Top | Erika Szymanski

Pan-Asian Kale Salad

(recipe, Erika Szymanski)


Five-spice tofu is a very firm, pressed tofu marinated in an addictive, umami-rich marinade of Chinese five spice and soy sauce. It's sold in Asian markets and in many grocery stores alongside the refrigerated tofu products. Add it if you'll serve the salad as a main dish, or omit it if the salad will accompany another protein. Be sure to use mung bean sprouts and not soybean sprouts in this recipe: mung bean sprouts can be eaten raw, but soybean sprouts need to be cooked. The five-spice tofu has already been simmered in its marinade, so it doesn't need to be cooked again even if you customarily avoid consuming raw tofu.
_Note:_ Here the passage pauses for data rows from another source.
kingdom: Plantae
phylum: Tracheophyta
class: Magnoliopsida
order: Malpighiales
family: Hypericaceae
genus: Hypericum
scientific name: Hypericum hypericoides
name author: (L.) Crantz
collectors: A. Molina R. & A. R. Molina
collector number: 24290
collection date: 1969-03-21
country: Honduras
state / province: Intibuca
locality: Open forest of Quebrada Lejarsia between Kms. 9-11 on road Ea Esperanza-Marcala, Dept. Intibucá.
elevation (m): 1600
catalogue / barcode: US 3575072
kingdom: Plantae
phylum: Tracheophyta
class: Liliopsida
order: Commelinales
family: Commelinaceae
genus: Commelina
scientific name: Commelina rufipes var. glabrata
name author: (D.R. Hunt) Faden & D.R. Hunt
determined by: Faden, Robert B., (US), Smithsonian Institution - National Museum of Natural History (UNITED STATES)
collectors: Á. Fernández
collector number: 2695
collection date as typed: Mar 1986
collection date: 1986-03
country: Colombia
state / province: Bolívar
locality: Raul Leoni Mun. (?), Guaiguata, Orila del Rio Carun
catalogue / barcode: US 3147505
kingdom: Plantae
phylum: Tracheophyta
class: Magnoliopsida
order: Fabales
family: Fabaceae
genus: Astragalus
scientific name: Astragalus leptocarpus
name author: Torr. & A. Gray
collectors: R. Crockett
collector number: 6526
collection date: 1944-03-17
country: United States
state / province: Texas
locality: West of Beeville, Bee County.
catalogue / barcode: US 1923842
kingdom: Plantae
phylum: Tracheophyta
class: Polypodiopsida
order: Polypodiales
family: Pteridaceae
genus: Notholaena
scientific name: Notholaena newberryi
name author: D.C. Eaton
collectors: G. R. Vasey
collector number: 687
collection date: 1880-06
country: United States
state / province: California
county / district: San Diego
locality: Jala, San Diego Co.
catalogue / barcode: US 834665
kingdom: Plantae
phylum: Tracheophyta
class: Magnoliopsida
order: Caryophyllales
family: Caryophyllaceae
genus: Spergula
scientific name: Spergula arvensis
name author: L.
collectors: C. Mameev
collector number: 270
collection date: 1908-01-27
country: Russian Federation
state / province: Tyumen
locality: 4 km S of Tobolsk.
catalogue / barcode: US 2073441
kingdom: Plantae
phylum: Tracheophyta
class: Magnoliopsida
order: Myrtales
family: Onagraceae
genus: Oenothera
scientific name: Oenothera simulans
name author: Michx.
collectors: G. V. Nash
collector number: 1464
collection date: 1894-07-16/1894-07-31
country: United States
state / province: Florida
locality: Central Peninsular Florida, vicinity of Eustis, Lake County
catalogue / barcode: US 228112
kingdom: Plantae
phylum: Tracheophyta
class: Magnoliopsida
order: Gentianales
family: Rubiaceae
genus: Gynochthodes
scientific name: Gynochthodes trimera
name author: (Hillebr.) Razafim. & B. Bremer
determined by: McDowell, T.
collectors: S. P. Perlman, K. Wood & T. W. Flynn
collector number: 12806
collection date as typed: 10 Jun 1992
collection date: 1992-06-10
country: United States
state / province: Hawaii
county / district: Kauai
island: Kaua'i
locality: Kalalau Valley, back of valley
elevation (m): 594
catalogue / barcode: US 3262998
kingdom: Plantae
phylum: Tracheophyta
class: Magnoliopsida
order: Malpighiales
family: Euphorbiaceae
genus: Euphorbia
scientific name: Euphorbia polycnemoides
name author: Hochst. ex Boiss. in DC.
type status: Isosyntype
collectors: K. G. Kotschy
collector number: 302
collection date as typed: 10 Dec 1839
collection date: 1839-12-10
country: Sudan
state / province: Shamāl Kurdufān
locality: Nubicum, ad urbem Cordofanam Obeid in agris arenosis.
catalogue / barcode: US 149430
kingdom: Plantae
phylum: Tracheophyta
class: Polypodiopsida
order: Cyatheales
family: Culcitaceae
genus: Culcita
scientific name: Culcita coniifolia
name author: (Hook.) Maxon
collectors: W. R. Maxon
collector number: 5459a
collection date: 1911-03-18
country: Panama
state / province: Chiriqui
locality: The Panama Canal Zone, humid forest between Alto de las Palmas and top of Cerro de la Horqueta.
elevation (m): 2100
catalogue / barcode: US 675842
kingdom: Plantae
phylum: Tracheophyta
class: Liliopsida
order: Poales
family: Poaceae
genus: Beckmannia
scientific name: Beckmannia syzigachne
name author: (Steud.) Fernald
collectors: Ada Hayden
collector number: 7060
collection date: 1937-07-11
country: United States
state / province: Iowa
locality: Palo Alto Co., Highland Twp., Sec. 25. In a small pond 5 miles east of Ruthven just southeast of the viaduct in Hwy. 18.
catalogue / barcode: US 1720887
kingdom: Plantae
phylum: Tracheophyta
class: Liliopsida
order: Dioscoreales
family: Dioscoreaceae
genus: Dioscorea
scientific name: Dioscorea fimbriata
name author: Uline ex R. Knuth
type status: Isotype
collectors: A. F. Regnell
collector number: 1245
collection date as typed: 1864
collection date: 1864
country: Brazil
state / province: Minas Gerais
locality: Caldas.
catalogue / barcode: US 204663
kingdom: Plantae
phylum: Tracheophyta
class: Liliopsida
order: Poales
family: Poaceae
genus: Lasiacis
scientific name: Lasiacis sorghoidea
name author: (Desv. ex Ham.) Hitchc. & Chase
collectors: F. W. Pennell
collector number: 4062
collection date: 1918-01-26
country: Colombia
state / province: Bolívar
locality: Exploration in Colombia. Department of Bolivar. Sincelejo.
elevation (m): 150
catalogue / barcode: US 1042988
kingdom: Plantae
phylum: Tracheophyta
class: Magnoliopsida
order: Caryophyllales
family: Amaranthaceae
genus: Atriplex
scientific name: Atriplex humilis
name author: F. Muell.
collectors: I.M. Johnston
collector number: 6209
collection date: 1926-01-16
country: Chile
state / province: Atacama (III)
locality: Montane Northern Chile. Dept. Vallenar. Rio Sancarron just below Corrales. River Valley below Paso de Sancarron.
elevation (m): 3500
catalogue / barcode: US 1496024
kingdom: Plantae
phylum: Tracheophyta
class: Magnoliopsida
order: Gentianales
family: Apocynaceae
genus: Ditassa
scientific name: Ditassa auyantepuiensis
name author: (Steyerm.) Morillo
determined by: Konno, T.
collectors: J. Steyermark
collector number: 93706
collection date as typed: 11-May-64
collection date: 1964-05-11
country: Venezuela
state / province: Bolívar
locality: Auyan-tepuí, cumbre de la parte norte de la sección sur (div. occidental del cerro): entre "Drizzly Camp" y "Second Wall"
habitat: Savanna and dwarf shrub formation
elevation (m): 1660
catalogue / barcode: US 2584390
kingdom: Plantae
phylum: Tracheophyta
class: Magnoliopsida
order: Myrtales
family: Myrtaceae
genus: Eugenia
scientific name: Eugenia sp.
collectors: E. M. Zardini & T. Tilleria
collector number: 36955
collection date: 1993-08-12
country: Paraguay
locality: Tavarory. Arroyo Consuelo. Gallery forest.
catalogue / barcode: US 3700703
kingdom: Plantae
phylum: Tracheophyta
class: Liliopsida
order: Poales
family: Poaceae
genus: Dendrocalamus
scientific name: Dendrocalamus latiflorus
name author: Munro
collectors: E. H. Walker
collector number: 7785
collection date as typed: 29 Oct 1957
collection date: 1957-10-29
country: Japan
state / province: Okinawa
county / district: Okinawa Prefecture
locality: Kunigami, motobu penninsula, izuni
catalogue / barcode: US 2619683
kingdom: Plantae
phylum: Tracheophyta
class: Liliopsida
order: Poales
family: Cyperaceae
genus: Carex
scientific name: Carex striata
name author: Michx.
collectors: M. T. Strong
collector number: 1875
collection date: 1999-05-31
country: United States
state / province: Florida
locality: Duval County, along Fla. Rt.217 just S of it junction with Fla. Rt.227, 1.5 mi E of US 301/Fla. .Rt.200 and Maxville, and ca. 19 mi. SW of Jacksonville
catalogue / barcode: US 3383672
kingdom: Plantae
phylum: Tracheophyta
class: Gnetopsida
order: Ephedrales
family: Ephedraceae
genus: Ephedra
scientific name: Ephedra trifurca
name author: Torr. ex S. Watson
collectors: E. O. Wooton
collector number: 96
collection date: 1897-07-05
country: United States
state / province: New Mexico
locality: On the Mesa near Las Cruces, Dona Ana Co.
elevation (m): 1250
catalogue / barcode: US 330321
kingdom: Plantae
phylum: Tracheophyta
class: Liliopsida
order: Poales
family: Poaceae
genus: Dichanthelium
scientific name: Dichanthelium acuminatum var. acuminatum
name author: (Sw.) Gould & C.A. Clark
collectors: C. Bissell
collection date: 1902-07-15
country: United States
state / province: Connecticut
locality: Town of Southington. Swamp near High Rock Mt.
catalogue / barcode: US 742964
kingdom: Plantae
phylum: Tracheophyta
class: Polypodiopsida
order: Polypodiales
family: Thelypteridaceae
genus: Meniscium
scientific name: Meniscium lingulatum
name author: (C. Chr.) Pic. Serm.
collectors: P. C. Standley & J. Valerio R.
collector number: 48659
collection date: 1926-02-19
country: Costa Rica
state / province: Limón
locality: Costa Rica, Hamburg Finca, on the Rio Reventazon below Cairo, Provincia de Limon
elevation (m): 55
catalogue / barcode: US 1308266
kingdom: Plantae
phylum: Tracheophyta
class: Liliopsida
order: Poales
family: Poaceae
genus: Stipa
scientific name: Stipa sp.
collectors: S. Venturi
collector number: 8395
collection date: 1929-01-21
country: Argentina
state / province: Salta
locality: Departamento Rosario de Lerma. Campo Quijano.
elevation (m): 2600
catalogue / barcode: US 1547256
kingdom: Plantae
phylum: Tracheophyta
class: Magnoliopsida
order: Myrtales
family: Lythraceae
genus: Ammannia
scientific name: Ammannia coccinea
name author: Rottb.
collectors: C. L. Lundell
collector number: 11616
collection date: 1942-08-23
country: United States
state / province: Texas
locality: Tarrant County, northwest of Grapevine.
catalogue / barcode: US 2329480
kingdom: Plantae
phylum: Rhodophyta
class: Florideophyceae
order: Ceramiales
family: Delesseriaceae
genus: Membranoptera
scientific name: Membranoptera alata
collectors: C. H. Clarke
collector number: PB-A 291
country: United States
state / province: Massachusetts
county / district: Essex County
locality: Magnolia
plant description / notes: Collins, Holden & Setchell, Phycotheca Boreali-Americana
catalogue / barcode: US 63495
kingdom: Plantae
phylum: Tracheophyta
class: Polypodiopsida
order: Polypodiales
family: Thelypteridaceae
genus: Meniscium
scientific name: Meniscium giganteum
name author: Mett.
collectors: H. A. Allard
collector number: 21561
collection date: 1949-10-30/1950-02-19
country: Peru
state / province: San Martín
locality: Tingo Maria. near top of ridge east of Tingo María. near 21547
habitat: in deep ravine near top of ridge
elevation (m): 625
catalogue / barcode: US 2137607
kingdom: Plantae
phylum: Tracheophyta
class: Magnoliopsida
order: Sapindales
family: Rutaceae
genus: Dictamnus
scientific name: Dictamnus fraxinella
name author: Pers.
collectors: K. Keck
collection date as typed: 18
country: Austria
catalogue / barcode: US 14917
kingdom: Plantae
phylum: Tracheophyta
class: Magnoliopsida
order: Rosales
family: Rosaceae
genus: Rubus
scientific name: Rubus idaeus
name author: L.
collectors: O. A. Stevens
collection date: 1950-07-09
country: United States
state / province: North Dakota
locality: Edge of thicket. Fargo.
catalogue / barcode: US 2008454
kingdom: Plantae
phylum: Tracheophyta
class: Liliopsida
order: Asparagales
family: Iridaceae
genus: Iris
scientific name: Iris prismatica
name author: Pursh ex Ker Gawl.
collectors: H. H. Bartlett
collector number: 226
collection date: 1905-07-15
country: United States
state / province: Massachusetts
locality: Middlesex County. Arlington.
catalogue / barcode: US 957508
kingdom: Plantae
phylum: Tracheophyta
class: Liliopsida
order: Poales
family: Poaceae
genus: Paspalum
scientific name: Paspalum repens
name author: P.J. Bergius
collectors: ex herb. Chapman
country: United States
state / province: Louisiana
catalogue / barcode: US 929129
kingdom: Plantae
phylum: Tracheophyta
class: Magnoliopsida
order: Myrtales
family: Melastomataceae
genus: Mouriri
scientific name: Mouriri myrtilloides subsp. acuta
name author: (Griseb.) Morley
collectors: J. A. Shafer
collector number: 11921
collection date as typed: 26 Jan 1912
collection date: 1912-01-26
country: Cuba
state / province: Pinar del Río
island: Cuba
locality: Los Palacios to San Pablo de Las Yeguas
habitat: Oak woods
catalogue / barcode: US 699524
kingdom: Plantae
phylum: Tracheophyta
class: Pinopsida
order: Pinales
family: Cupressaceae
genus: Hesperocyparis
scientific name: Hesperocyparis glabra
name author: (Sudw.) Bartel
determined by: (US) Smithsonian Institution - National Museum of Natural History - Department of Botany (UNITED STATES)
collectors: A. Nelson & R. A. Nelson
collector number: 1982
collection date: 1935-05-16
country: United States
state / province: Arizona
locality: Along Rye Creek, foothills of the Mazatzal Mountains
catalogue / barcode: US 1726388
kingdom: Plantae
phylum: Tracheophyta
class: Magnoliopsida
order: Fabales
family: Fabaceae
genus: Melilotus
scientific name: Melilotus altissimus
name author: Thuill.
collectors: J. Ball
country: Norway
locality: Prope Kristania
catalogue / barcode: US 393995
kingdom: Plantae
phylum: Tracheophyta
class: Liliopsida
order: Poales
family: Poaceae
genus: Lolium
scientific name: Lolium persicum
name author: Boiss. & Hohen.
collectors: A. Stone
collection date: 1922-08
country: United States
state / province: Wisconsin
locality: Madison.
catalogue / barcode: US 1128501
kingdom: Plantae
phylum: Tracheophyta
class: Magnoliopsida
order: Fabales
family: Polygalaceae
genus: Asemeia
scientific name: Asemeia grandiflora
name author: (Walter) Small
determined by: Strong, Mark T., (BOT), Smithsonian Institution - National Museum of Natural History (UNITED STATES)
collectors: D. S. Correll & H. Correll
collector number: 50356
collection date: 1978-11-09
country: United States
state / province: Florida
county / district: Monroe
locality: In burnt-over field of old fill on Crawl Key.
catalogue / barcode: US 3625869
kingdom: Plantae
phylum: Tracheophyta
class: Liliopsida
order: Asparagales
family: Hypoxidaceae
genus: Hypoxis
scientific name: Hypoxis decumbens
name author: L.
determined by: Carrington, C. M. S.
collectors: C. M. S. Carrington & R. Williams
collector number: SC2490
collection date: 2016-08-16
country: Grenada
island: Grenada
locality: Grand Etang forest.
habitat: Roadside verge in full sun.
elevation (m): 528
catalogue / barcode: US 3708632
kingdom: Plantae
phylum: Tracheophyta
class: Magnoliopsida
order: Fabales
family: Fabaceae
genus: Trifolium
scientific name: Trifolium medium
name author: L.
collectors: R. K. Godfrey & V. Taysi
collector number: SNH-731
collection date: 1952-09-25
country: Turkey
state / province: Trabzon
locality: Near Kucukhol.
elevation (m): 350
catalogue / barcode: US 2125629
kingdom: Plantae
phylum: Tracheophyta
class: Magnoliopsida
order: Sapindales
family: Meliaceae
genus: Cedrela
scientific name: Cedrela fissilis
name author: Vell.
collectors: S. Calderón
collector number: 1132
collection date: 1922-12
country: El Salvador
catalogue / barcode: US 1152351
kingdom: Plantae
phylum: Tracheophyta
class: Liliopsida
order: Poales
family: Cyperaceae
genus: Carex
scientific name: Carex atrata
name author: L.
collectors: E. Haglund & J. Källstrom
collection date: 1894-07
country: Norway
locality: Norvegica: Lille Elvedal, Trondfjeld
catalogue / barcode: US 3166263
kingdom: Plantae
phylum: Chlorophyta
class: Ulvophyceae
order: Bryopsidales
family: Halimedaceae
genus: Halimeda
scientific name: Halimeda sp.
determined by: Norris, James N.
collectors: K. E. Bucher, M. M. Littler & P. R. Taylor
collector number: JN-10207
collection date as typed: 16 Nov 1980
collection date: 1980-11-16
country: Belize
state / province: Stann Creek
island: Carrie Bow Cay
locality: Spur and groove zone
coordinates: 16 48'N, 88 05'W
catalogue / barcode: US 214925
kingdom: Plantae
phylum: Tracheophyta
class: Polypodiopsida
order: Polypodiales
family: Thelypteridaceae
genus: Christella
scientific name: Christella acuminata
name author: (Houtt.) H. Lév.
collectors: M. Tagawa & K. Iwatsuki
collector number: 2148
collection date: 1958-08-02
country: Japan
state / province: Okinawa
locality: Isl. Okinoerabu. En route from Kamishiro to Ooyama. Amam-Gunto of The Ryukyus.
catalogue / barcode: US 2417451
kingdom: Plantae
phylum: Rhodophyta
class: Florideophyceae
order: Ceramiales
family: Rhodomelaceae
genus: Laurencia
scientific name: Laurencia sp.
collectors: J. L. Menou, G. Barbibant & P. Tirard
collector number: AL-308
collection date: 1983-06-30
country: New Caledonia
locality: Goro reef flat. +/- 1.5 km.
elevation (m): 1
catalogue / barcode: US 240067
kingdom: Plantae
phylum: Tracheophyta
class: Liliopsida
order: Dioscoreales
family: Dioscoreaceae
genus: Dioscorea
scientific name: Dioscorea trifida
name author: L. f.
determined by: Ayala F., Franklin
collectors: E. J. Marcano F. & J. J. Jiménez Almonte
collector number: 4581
    1. ¼ cup dehydrated hijiki (see Note)
    2. 1 bunch green or red curly kale
    3. 1½ cups cubed daikon radish (about a 6-inch length of a 3-inch-thick radish)
    4. 1 cup mung bean sprouts
    5. ¼ cup sesame seeds (I prefer unhulled, which are a beige color; use white or black if you prefer)
    6. 3 green onions, both white and green parts, sliced crosswise
    7. 1 block (7 ounces) five-spice tofu, sliced into thin strips (optional)
    1. ¼ cup mellow white or barley miso
    2. 1 Tbsp. orange-juice concentrate mixed with 2 Tbsp. water, or ¼ cup fresh orange juice
    3. 2 Tbsp. Thai fish sauce
    4. 2 Tbsp. toasted sesame oil
    5. 1 Tbsp. red chile flakes (optional)


    1. Cover the hijiki with near-boiling hot water and set it aside while you prepare the rest of the vegetables.
    2. Wash and dry the kale and slice crosswise into thin ribbons. (Remove the stems first if you prefer.) In a large bowl, tenderize the kale by kneading the ribbons with your hands until they are noticeably softened (stop before you actually begin to tear them apart).
    3. Drain any remaining liquid from the rehydrated hijiki and add it to the kale, along with the remaining salad ingredients. Toss gently to mix.
    4. Combine the miso with the orange-juice concentrate and water or orange juice, and stir thoroughly; you're aiming to soften the miso into the orange juice, so that it doesn't remain in one big lump. Add the fish sauce, sesame oil, and chile flakes (if using), and blend again.
    5. Toss the dressing with the vegetables and serve immediately. The salad will keep well in the refrigerator for several days.


    Look for dehydrated hijiki (a type of seaweed) in the Asian section of most supermarkets.